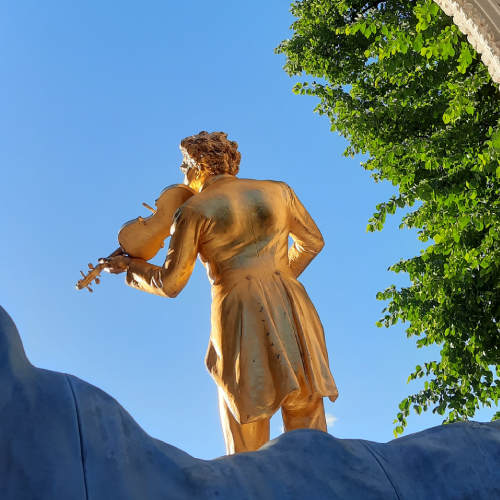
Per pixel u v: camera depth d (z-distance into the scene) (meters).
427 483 2.73
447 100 8.27
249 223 3.94
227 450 3.73
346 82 9.60
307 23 9.72
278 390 3.57
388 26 8.02
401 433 7.71
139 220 4.15
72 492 2.24
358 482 2.63
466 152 7.77
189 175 4.32
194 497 2.42
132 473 2.37
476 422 3.06
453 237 7.38
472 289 7.58
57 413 2.36
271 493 2.53
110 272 4.23
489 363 7.50
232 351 3.68
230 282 3.82
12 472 2.24
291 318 3.79
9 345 2.42
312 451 2.69
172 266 3.85
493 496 2.75
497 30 4.66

Task details:
Please give every line above again word for word, apart from the pictures.

Written answer:
Per pixel u v: camera depth d (z-distance into the scene) (meters).
427 483 2.73
447 100 8.27
249 223 3.94
227 450 3.73
346 82 9.60
307 23 9.72
278 390 3.57
388 26 8.02
401 433 7.71
139 220 4.15
72 492 2.24
358 482 2.63
466 152 7.77
189 175 4.32
194 497 2.42
132 473 2.37
476 422 3.06
453 237 7.38
472 289 7.58
57 413 2.36
271 493 2.53
110 272 4.23
489 363 7.50
232 351 3.68
230 282 3.82
12 472 2.24
291 318 3.79
9 345 2.42
312 451 2.69
172 266 3.85
493 496 2.75
497 30 4.66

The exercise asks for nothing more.